Phoenix began as an internal project by the company salesforce.com out of a need to support a higher level, well understood, SQL language. It was originally open-sourced on GitHub and became a top-level Apache project on 22 May 2014. Apache Phoenix is included in the Hortonworks distribution for HDP 2.1 and above, is available as part of Cloudera labs, and is part of the Hadoop ecosystem.
Apache Phoenix enables OLTP and operational analytics in Hadoop for low latency applications by combining the best of both worlds:
- the power of standard SQL and JDBC APIs with full ACID transaction capabilities and
- the flexibility of late-bound, schema-on-read capabilities from the NoSQL world by leveraging HBase as its backing store
Apache Phoenix is fully integrated with other Hadoop products such as Spark, Hive, Pig, Flume, and Map Reduce.

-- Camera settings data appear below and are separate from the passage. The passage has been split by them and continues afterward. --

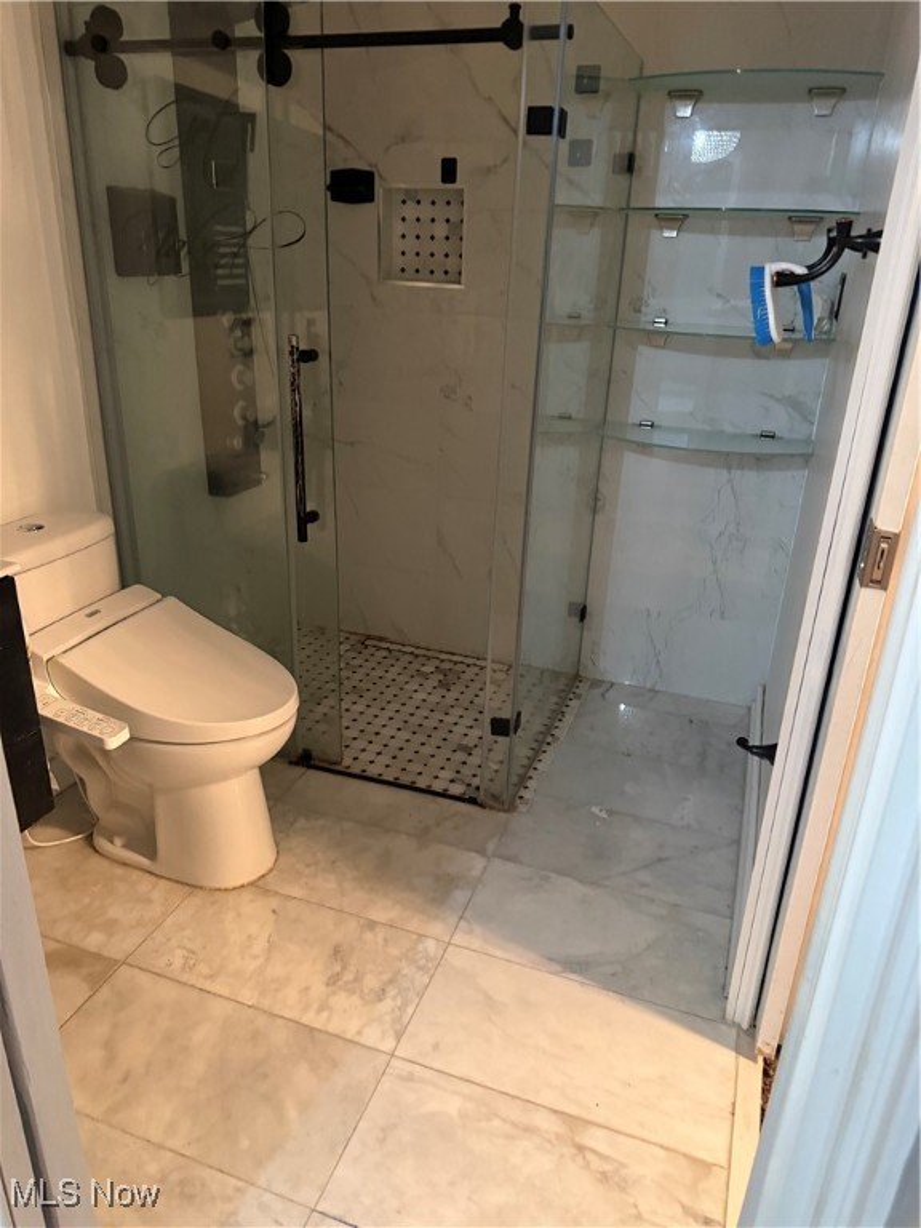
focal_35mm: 24
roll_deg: -1.8
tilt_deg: -20.0
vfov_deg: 71.6
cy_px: 614
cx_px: 460
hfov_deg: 56.8
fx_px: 851
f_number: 1.78
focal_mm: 6.76
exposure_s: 1/30
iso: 800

Who is using Apache Phoenix ?
Apache Phoenix takes your SQL query, compiles it into a series of HBase scans, and orchestrates the running of those scans to produce regular JDBC result sets. Direct use of the HBase API, along with coprocessors and custom filters, results in performance on the order of milliseconds for small queries, or seconds for tens of millions of rows.
Apache Phoenix supports table creation and versioned incremental alterations through DDL commands. The table metadata is stored in an HBase table and versioned, such that snapshot queries over prior versions will automatically use the correct schema.